** Selected excerpt follows **
Beauty or the Beast?

"Can any fashion item be worn with the right styling, or are there things people just shouldn't wear?"

That was a question a friend of mine broached while eyeing a blouse that regrettably resembled a hospital gown.  I'm ashamed to admit the question gave me pause. I've been critiquing fashion for years now, yet I don't have a neatly packaged answer for what makes fashion...ugly?  I half-blurted, half-mumbled some poorly articulated answer:

"It's not about the piece itself.  It's all about fit, quality, and...um, yeah, fit and quality."

Shameful.  Despite being a writer, I'm actually really, really horrible at articulating myself in real life. But pushing aside my fumbling answer, I do think I was on the right track.  I started pondering the idea again when my friend messaged me lamenting the return of high-waisted pants.  I, on the other hand, welcomed the trend, and it made me wonder why there was a difference in how we both perceived the attractiveness of those waist-defining (and crotch-lengthening) bottoms.  How do we get away with critiquing fashion and giving it our "yes" or "no" seal of approval?  Can we really call something unflattering when it's all in the eye of the beholder?

To begin, there are certain things I look for when I discern whether fashion is ugly or not:

1) Fit

If something doesn't fit, there's a much higher chance you don't look good in it.  It doesn't mean the item has to be skintight (and following the oversized trend doesn't mean you can go baggy as baggy goes), but that the seams and cutting hit where they're supposed to hit.

2) Quality

I've seen so many outfits that look good from afar, yet once I venture closer, the pilling fabric, unraveling stitching, and lack of structure make the outfits exceedingly average. That strange, curved shoulder jacket may be the most unflattering thing you've seen, but at least it's well-made - and that is something worth admiring.  Being a broke university student, I know how difficult finding quality pieces at reasonable prices can be, so my trick is to go for pieces that look expensive but don't necessarily leave a massive dent in your bank account (stores like H&M or Joe Fresh, and any killer clearance sales are my saviours).

3) Design

Design and quality work hand in hand. A basic white tee might not have much in terms of design, but the quality of its construction is what makes it special. Nonetheless, a garment that has some element of original thought put into it deserves appreciation.  For example, I own a Prada sweater that looks like any simple V-neck grey sweater, but on closer inspection, one notices there is slight ruching along the shoulders done with exposed black stitching.  It adds just that extra bit of depth to the top, and it's something unique, even if it's something only I know about.
** End of Selected excerpt **
Your tasks —
1. Translate this sentence from the fashion essay into Spanish: "Design and quality work hand in hand."
2. Set down everything in the fashion essay from "Shameful.  Despite being" down to "of the beholder?", keeping every word and mark unchanged.
** Records supplied follows **
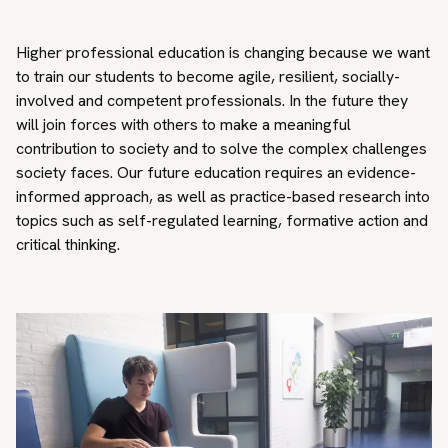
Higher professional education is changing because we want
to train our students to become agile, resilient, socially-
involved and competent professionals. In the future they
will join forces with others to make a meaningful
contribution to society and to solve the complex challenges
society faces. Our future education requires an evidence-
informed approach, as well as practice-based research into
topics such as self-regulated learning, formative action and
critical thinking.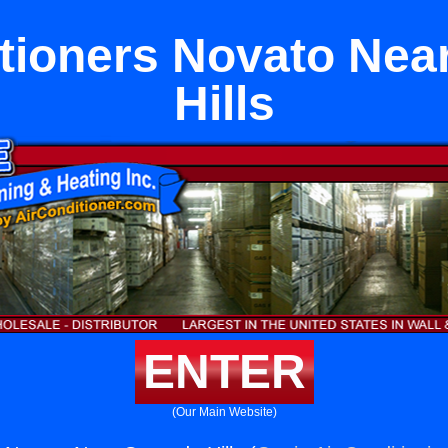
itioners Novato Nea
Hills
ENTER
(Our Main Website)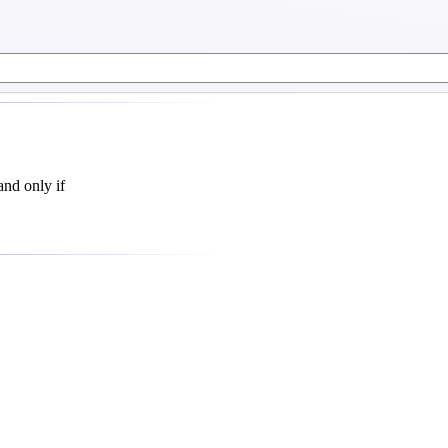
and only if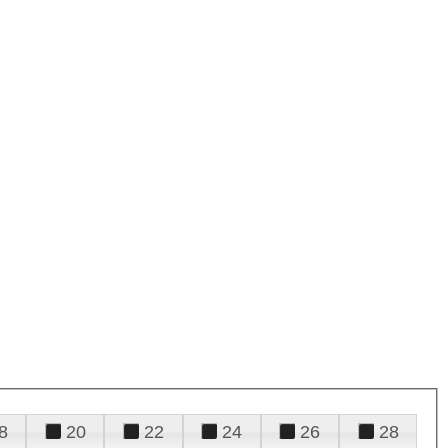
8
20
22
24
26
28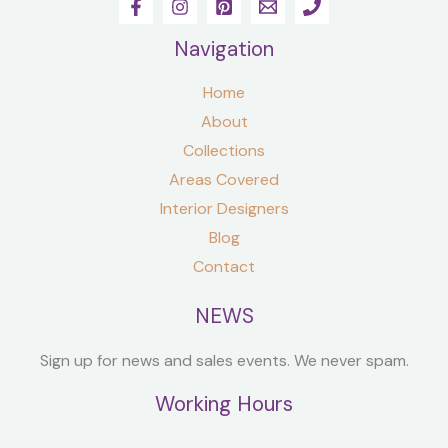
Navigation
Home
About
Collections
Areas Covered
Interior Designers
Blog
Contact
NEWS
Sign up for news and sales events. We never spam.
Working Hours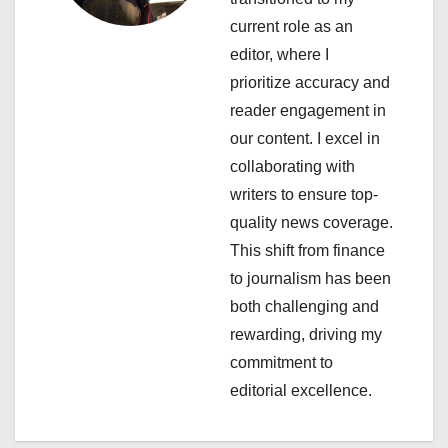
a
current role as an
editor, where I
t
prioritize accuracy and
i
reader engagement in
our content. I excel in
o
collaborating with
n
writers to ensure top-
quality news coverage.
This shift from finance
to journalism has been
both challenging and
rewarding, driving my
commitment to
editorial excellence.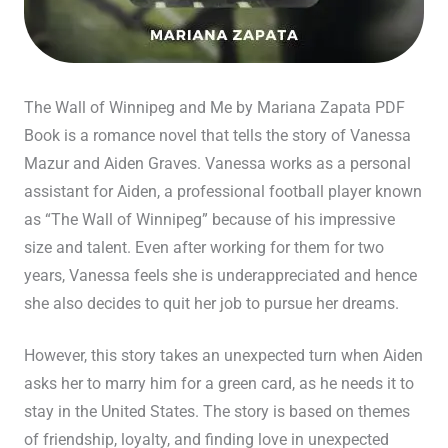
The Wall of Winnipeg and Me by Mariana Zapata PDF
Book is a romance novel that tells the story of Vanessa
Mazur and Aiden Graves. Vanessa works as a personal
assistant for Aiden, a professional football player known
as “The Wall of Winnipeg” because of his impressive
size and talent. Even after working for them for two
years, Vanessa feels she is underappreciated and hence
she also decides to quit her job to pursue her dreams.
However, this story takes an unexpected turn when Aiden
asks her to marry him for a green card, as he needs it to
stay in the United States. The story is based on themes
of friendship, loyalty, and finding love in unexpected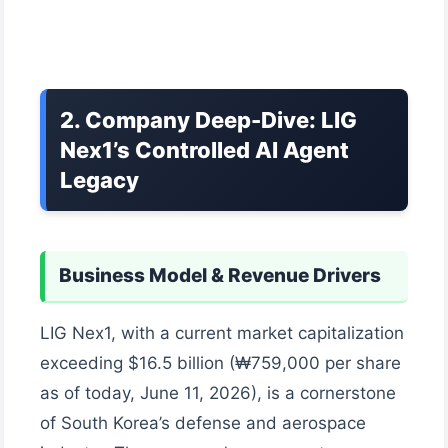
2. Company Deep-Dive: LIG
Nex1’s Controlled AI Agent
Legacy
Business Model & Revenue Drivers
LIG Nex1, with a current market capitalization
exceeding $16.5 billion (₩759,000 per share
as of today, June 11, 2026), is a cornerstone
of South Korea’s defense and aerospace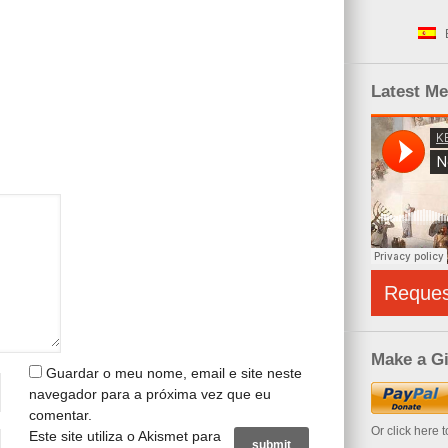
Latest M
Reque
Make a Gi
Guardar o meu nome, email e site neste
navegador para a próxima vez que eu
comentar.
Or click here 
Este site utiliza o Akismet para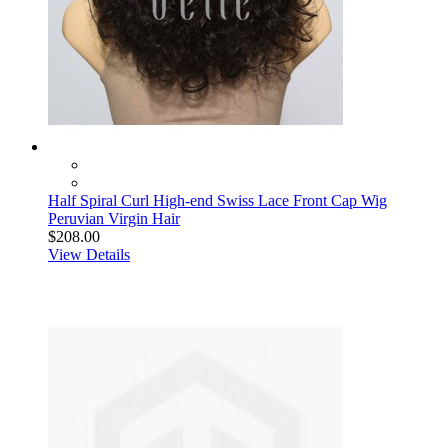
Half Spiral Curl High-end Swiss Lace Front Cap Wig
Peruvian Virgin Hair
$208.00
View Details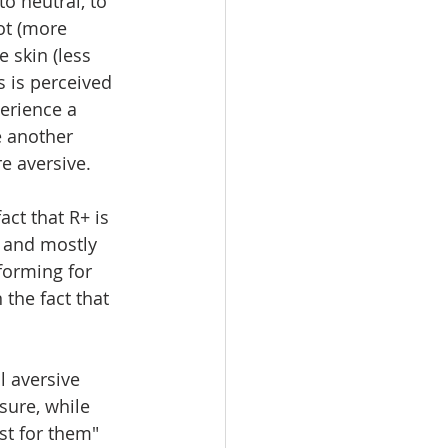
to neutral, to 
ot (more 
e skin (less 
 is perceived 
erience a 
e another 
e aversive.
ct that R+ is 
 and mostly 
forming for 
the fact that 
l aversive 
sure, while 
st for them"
** End of Records supplied **
Answer list —
1. El diseño y la calidad van de la mano.

2.
Shameful.  Despite being a writer, I'm actually really, really horrible at articulating myself in real life. But pushing aside my fumbling answer, I do think I was on the right track.  I started pondering the idea again when my friend messaged me lamenting the return of high-waisted pants.  I, on the other hand, welcomed the trend, and it made me wonder why there was a difference in how we both perceived the attractiveness of those waist-defining (and crotch-lengthening) bottoms.  How do we get away with critiquing fashion and giving it our "yes" or "no" seal of approval?  Can we really call something unflattering when it's all in the eye of the beholder?